Only the pictures are dropped. Restate each line below word for word.

Material provided »
------------------------------------

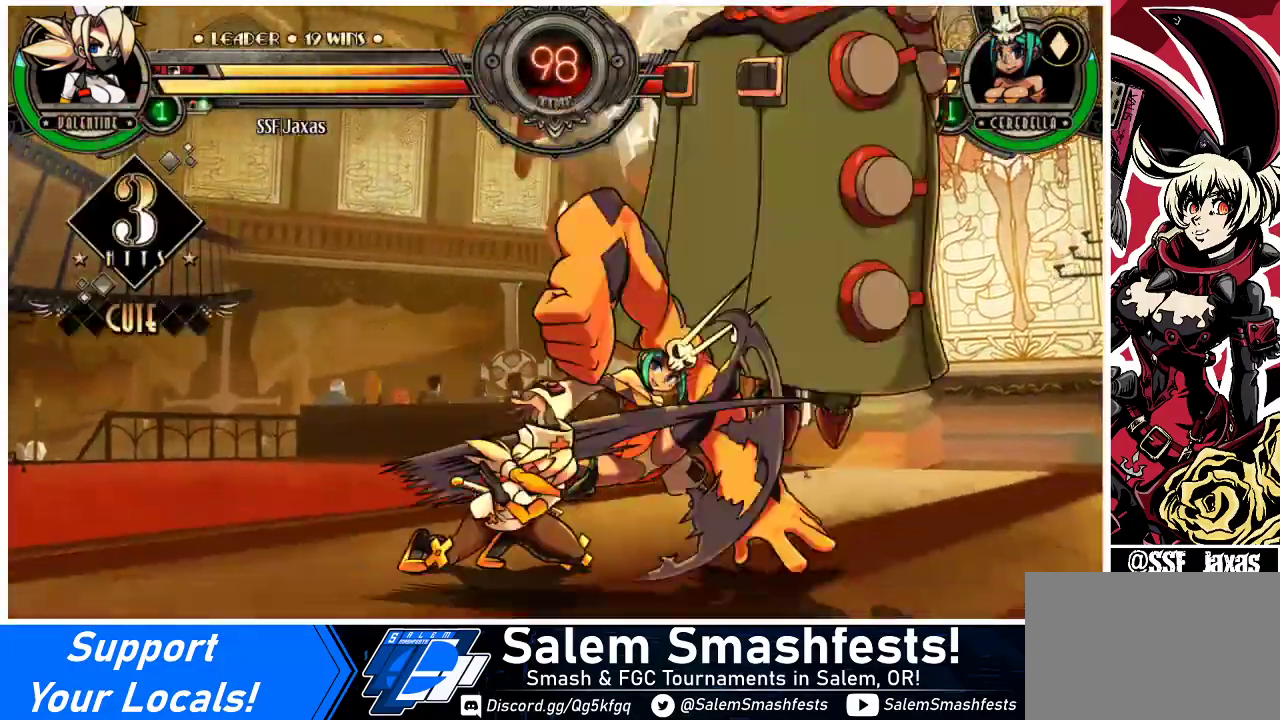
{"buttons": ["DPAD_DOWN", "DPAD_LEFT"], "events": [[67, "R1", "up"], [233, "DPAD_RIGHT", "down"], [300, "DPAD_DOWN", "up"], [300, "DPAD_UP", "down"], [433, "DPAD_RIGHT", "up"], [467, "DPAD_DOWN", "down"], [467, "DPAD_LEFT", "down"], [467, "DPAD_UP", "up"]]}
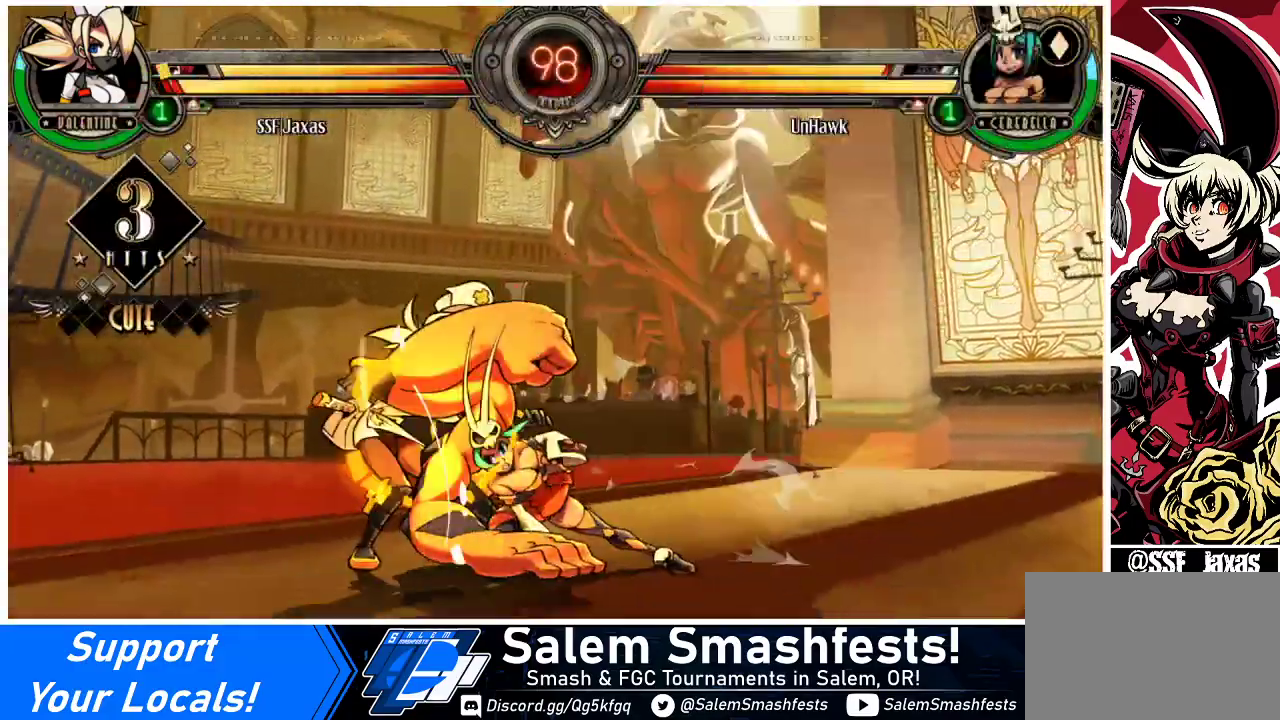
{"buttons": ["DPAD_DOWN", "DPAD_LEFT"], "events": []}
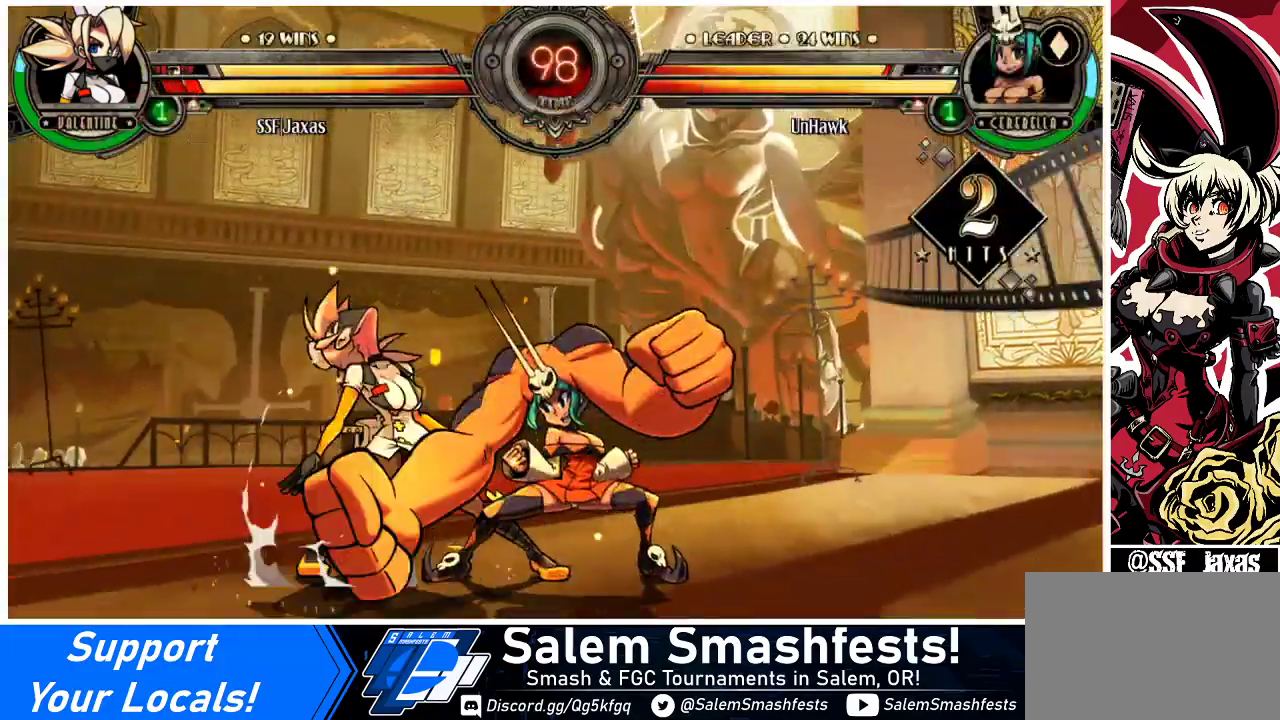
{"buttons": ["DPAD_DOWN", "DPAD_LEFT"], "events": []}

------------------------------------

Your response »
{"buttons": ["DPAD_DOWN", "DPAD_LEFT"], "events": [[67, "R1", "up"], [233, "DPAD_RIGHT", "down"], [300, "DPAD_DOWN", "up"], [300, "DPAD_UP", "down"], [433, "DPAD_RIGHT", "up"], [467, "DPAD_DOWN", "down"], [467, "DPAD_LEFT", "down"], [467, "DPAD_UP", "up"]]}
{"buttons": ["DPAD_DOWN", "DPAD_LEFT"], "events": []}
{"buttons": ["DPAD_DOWN", "DPAD_LEFT"], "events": []}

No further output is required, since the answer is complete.